On election day 1948, the Thurmond-Wright ticket carried the previously solid Democratic states of Louisiana, Mississippi, Alabama, and South Carolina, receiving 1,169,021 popular votes and 39 electoral votes. Since the party saw itself as the Southern version of the Democratic Party, the SRP did not sponsor candidates for other offices in 1948.

Conservative Iowa Democrats formed a States Rights chapter and ran candidates in the election of 1950. Ernest J. Seeman, the nominee for U.S. Senate, received 571 votes, and Stanley S. Baker, candidate for U.S. House, received 147 votes.

In 1952, the hard right supported Douglas MacArthur in his unofficial bid for the Presidency. MacArthur was sponsored by three different parties, each with its own nominee for vice president.

The second States Rights Party National Convention was held in the Mosque Auditorium, Richmond VA, on 10/15/1956. An earlier convention of the Constitution Party held in Ft. Worth nominated T. Coleman Andrews for President. However, J. Bracken Lee of Utah wanted to hold a broader-based convention of the far-right. He helped to organize the SRP convention, held just three weeks before the election. The convention endorsed Andrews and nominated Sen. Thomas H. Werdel (R-CA) for vice president.

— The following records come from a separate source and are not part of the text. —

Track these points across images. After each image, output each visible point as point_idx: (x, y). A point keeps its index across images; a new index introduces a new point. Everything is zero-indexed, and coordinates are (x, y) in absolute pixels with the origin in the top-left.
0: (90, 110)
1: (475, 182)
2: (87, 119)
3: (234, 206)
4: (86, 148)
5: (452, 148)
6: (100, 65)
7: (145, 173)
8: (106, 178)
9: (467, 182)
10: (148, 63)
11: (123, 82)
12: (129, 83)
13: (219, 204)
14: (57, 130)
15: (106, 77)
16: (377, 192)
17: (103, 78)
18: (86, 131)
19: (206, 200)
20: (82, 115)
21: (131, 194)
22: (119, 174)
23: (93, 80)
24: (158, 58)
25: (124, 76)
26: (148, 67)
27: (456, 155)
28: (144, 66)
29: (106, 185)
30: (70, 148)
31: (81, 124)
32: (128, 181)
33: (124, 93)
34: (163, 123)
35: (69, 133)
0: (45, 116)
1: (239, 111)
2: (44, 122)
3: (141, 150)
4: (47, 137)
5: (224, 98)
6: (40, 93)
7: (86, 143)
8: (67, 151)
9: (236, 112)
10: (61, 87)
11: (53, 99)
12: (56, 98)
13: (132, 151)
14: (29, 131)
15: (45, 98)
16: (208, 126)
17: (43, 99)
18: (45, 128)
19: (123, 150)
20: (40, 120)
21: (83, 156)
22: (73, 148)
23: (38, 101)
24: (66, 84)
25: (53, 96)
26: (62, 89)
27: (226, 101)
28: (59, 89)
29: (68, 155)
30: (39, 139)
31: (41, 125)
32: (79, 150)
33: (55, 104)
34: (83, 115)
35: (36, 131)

The third States Rights Party National Convention was held in Dayton OH on 3/19-20/1960. The convention was attended by delegates from 28 states. Given the more liberal leaning of the major contenders for the nominations of the two major parties, the SRP felt they had a chance of running a strong ticket for the 1960 election. They nominated Gov. Orval E. Faubus (D-AR) for President and John G. Crommelin (AL) for vice president. Faubus rejected the nomination but appeared on the ballot in several states nevertheless. The party won 209,314 votes, placing third behind the two major parties.

The fourth and last States Rights Party National Convention was held in Louisville KY on 3/1-2/1964. The party nominated John Kasper of TN for president and Jesse B. Stoner of GA for vice president. Two events happened in 1964 that worked together to kill the SRP (which by this time was operating under the name of the National States Rights Party). First, the Republian Party nominated Sen. Barry Goldwater for President, cutting into the same base of supporters as the SRP. Second, northern right-wing parties held separate conventions and nominated other right-wing candidates such as Joseph Lightburn and T. Coleman Andrews. Kasper received only 6,953 votes. Jack Gunderson, the party's other candidate of 1964, received 644 votes in his race for the U.S. House from MT. The remnants of the party were absorbed into George Wallace's American Independent Party in 1968.